Nigeria’s total public debt stock is N21.725 trillion – as at the end of December, last year.
Debt Management Office (DMO) Director-General Patience Oniha, speaking yesterday in Abuja on the country’s Debt Management Strategy (DMS), said the Federal Government’s domestic debt at the end of 2017 was N12.589 trillion. The 36 states and the Federal Capital Territory (FCT) have a domestic debt overhang of N3.348 trillion.
The combined external debt of the Federal Government and the states is N5.787 trillion.

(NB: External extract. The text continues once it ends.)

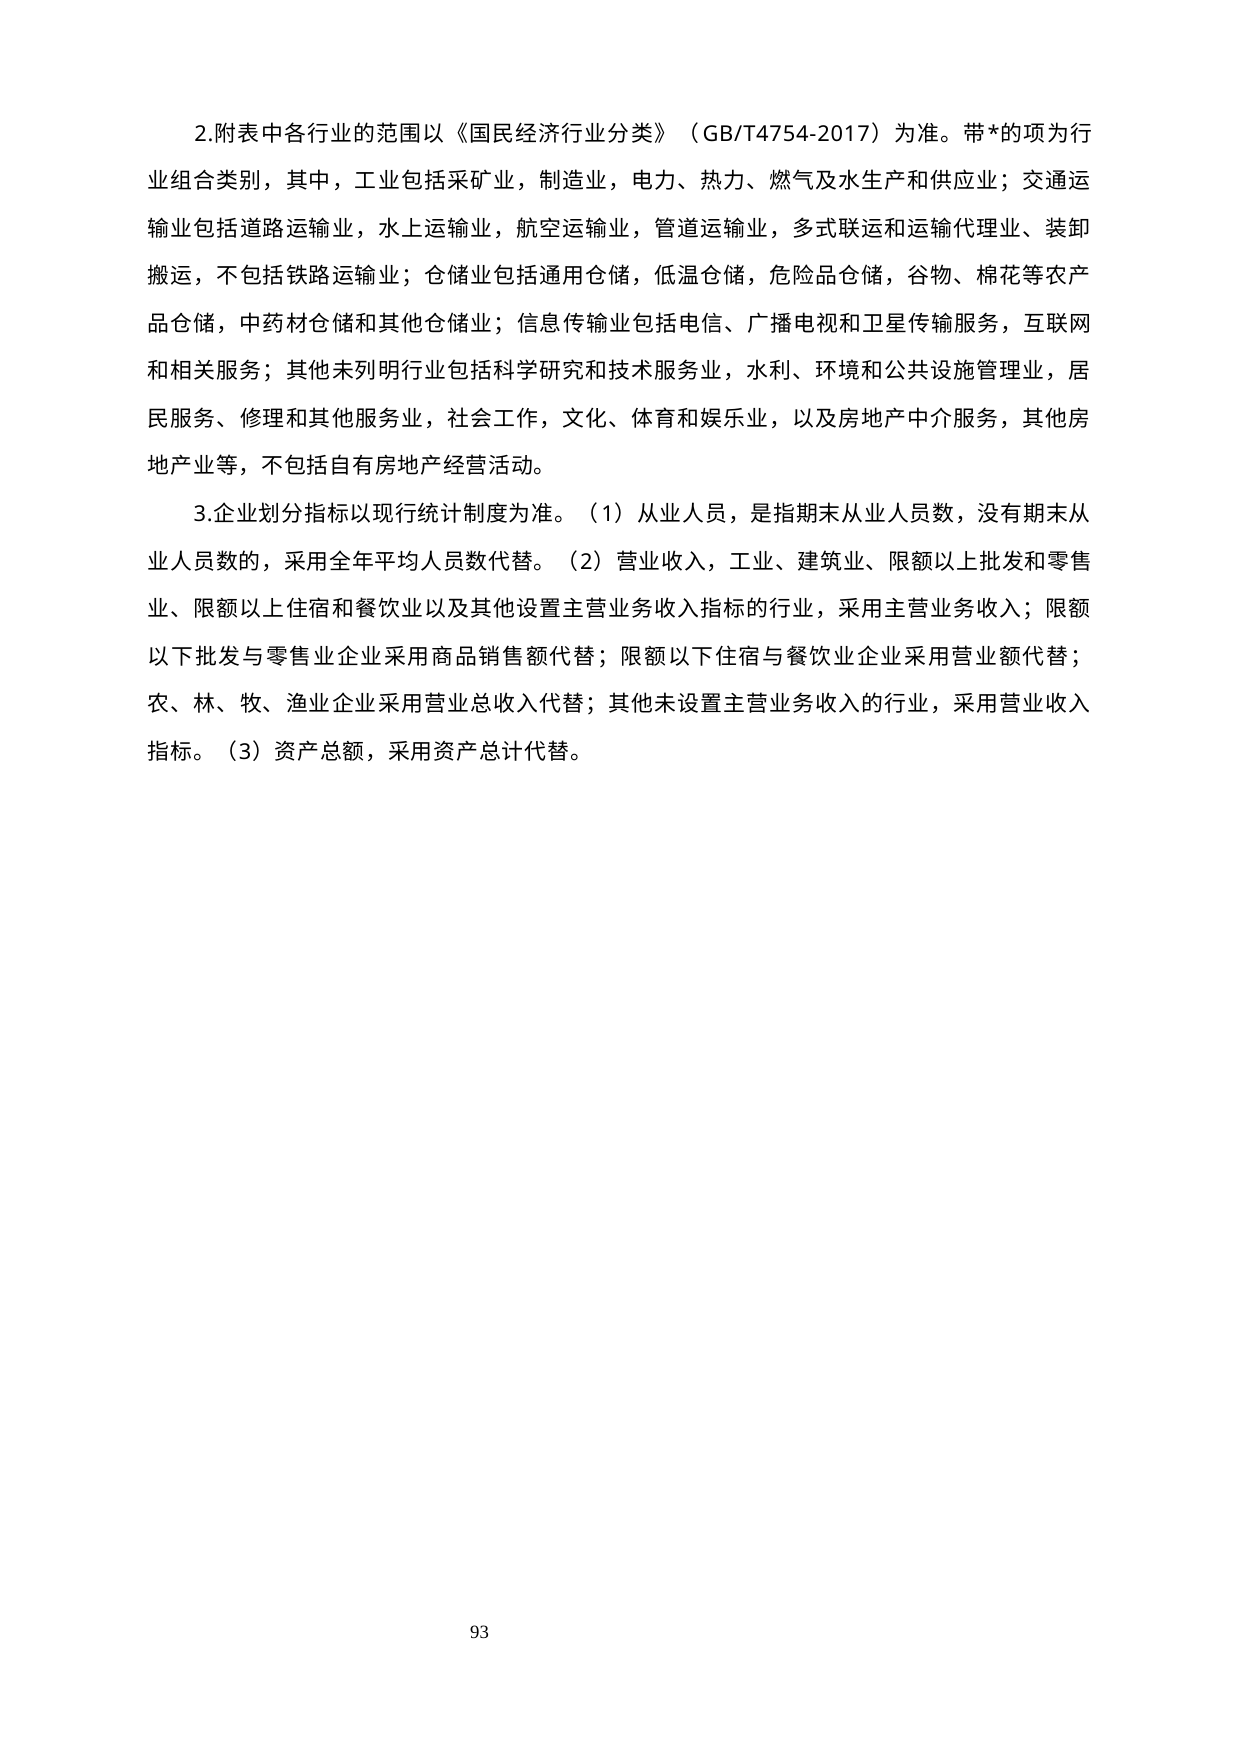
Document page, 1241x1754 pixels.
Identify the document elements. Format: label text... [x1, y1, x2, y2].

text 2.附表中各行业的范围以《国民经济行业分类》（GB/T4754-2017）为准。带*的项为行业组合类别，其中，工业包括采矿业，制造业，电力、热力、燃气及水生产和供应业；交通运输业包括道路运输业，水上运输业，航空运输业，管道运输业，多式联运和运输代理业、装卸搬运，不包括铁路运输业；仓储业包括通用仓储，低温仓储，危险品仓储，谷物、棉花等农产品仓储，中药材仓储和其他仓储业；信息传输业包括电信、广播电视和卫星传输服务，互联网和相关服务；其他未列明行业包括科学研究和技术服务业，水利、环境和公共设施管理业，居民服务、修理和其他服务业，社会工作，文化、体育和娱乐业，以及房地产中介服务，其他房地产业等，不包括自有房地产经营活动。 [148, 116, 1092, 480]
text 3.企业划分指标以现行统计制度为准。（1）从业人员，是指期末从业人员数，没有期末从业人员数的，采用全年平均人员数代替。（2）营业收入，工业、建筑业、限额以上批发和零售业、限额以上住宿和餐饮业以及其他设置主营业务收入指标的行业，采用主营业务收入；限额以下批发与零售业企业采用商品销售额代替；限额以下住宿与餐饮业企业采用营业额代替；农、林、牧、渔业企业采用营业总收入代替；其他未设置主营业务收入的行业，采用营业收入指标。（3）资产总额，采用资产总计代替。 [148, 496, 1092, 766]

The new DMS, Oniha said, has brought about the restructuring of the debt portfolio, which “has resulted in reduction of debt servicing costs, lowering interest rates in the domestic market and an improved availability of credit facilities to the private sector.” The recent spate of borrowings the DMO boss said, is essentially “for financing capital expenditure and stimulating the economy”. “The funds injected through the borrowings strongly supported the implementation of the Federal Government’s budget, which helped the country to exit recession in 2017.”
The figures showed that Nigeria’s Debt Management Strategy is achieving its objective of reducing the ratio of Domestic Debt in the portfolio, with a target of 60% Domestic and 40% External, .
The composition of the Debt Stock as at the end of 2017 showed that External Debt was 26.64% of the portfolio, up from 20.04% in 2016. Domestic Debt was 73.36%, down from 79.96% in 2016.
The key benefits of the restructuring of the portfolio, Oniha explained “are the reduction of the Government’s Debt Service Costs, lowering of interest rates in the domestic market and improved availability of credit facilities to the private sector”. ”The DMO repaid N198 billion Nigerian Treasury Bills in December 2017 with the proceeds of Eurobond issuances and the DMO has continued further implementation of the strategy in 2018, with the issuance of the USD2.5 billion Eurobonds in February 2018, the proceeds of which is being used to repay maturing domestic debt, starting with N130 billion NTBs repaid on March 1, 2018.”
“The Total Public Debt as at December 31, 2017 represents 18.20% of Nigeria’s GDP for 2017. This shows that Nigeria’s debt continues to be sustainable and is well within the threshold of 56% for countries in Nigeria’s peer group,” Oniha stated.
Ms. Oniha assured Nigerians that the most important consideration for these borrowings was that the proceeds were being prudently applied to bridge infrastructure gaps occasioned by the decline in revenues.
She also promised that “the rate of increase of debt servicing would reduce, going forward, given the Federal Government’s attention to raise revenue through the Voluntary Assets and Income Declaration Scheme (VAIDS), as well as targeted efforts to increase local production of some of the goods responsible for high foreign exchange demand”.
When asked to react to the advice by America’s former Secretary of State Rex Tillerson that Nigeria should be wary of Chinese loans, the DMO boss said that Chinese loans were being to provide specific infrastructure projects, such as railways and re-modeling of various airports.
She also noted that Nigeria borrows from other countries , such as Japan, France, India and Germany, “based on Nigeria’s needs, interests and conditions considered favourable to the nation”.
Mrs Pniha said: “If the Americans have any offer, it should be put on the table. It is not about de-marketing China.”